Jeremy. Jeremy qui lui avait fait promettre de se tenir tranquille. Oui, il avait dû trouver la vérité, la sale vérité à Frisco. Et maintenant voilà. On avait dû prévenir Paris, et on était venu l’attendre, l’agripper avant qu’il n’ait le temps de parler. Tom jeta un coup d’œil dans la pièce, laissant sa main sur le cou de Jeremy. Sa main était chaude, elle ferait du bien à Jeremy. Un sac était posé sur le bureau, le manteau jeté sur le lit. Il avait eu juste le temps de rentrer et d’ouvrir l’eau avant qu’on ne se jette sur lui.

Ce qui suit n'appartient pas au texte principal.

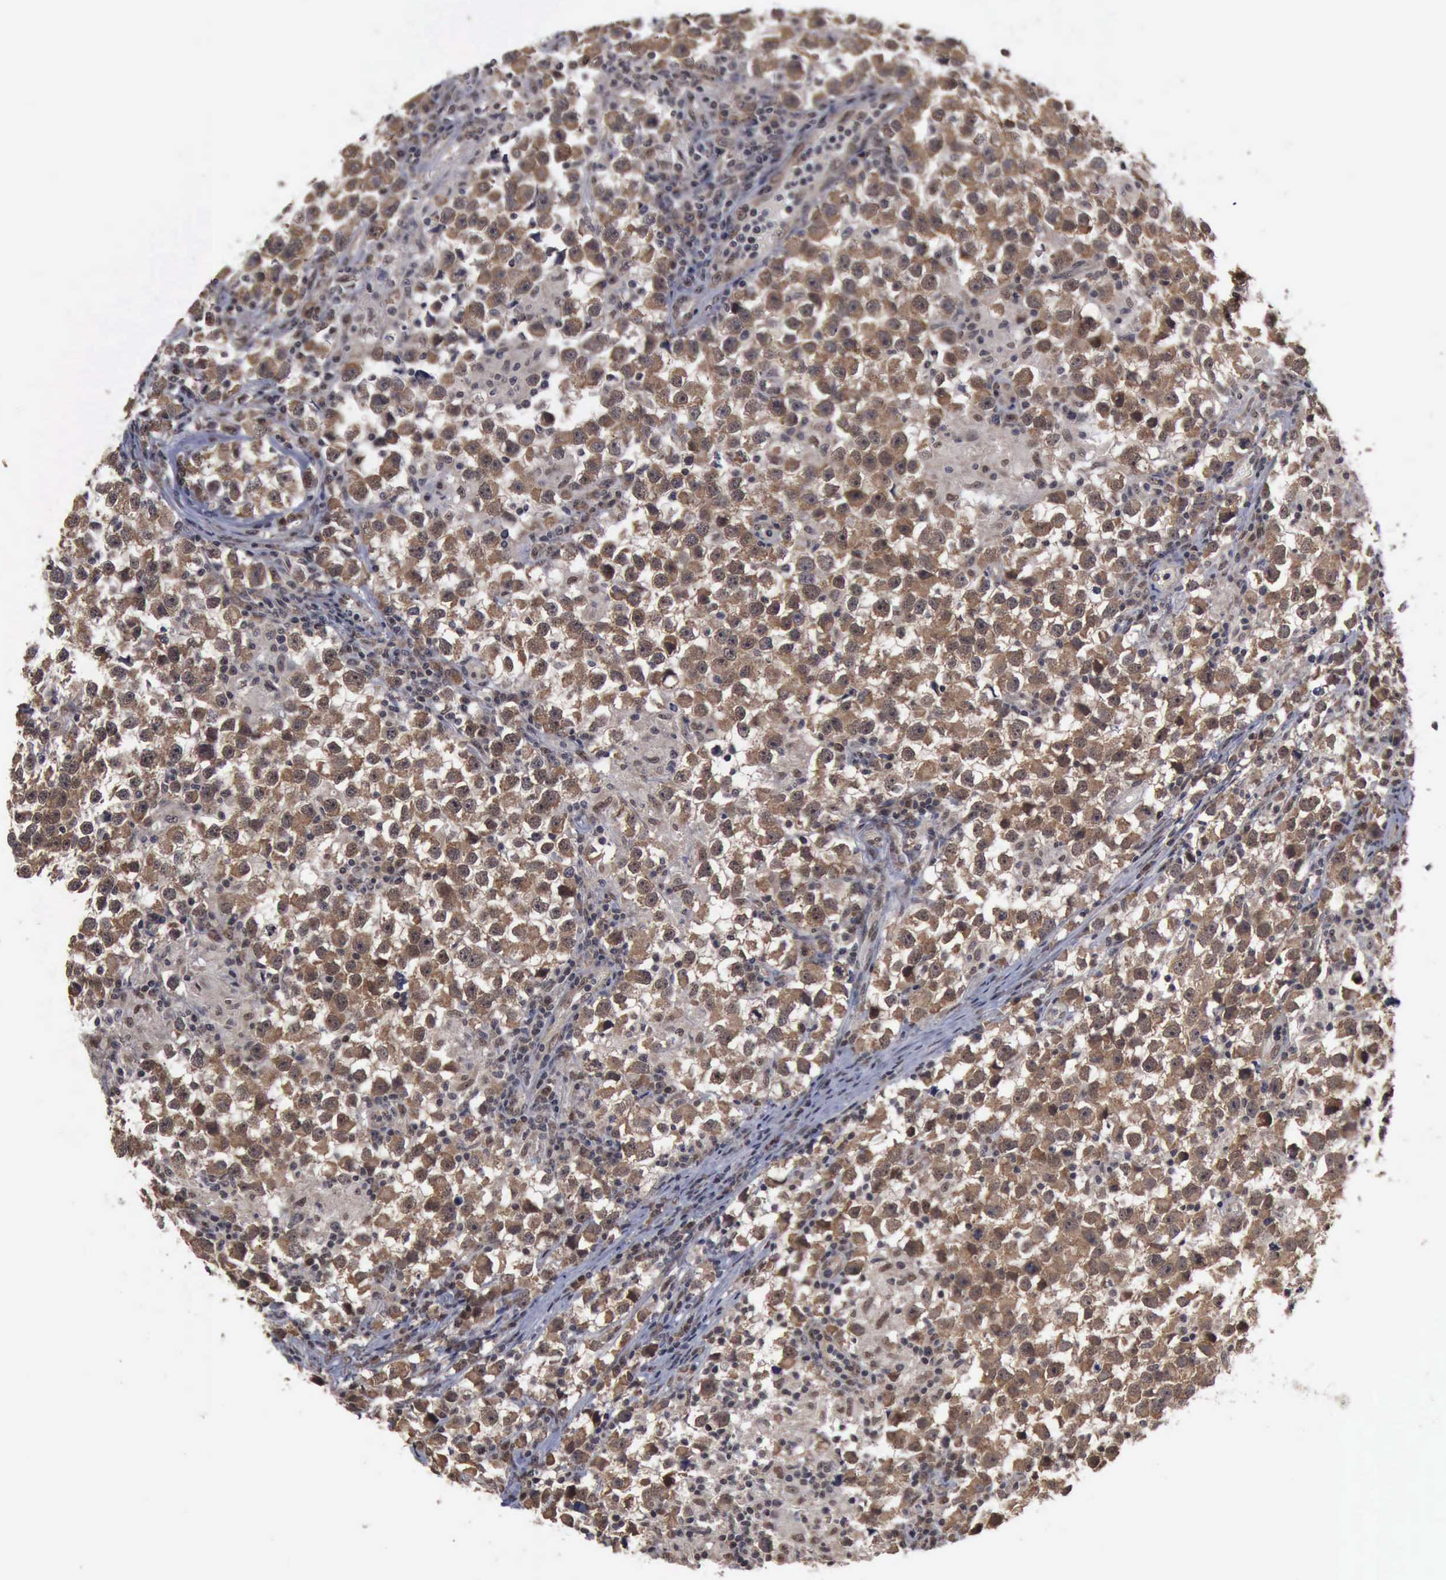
{"staining": {"intensity": "strong", "quantity": ">75%", "location": "cytoplasmic/membranous,nuclear"}, "tissue": "testis cancer", "cell_type": "Tumor cells", "image_type": "cancer", "snomed": [{"axis": "morphology", "description": "Seminoma, NOS"}, {"axis": "topography", "description": "Testis"}], "caption": "Protein staining of seminoma (testis) tissue exhibits strong cytoplasmic/membranous and nuclear positivity in approximately >75% of tumor cells.", "gene": "RTCB", "patient": {"sex": "male", "age": 33}}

Est-ce qu’il avait pu téléphoner ? De l’aéroport par exemple ? Est-ce qu’il avait pu téléphoner à Lucie ? Lucie bien sûr ! Il l’avait certainement appelée. Et on l’avait peut-être entendu. Lucie… En danger. Il fallait savoir ce que Jeremy savait. Il avait simplement aligné les faits vrais les uns à côté des autres, avait-il dit. Et puis après ? Frissonnant, craignant de lui faire mal, Tom fouilla son ami. Si par miracle il avait rapporté une information, il l’aurait gardée sur lui. Il sentit un papier plié au fond de la poche avant du pantalon. Il le déchira un peu en l’ouvrant et resta quelques secondes sans comprendre. Puis le plancher devint liquide, et Tom dut s’adosser, glacé, au mur. Impossible, gémit-il, et il ne reconnut pas sa voix. À présent, il entendait la sirène des secours. Les flics ! Les flics allaient le prendre ici, l’embarquer, l’interroger, l’accuser bien sûr, et le boucler pour de bon. Jamais Galtier ne l’écouterait, Galtier voulait le casser, le mettre à genoux. Et pendant cela, si Lucie avait été alertée par Jeremy, on avait trente fois le temps de la retrouver, et puis de la… « Je l’appellerai dès mon arrivée », avait dit Jeremy. Dès son arrivée !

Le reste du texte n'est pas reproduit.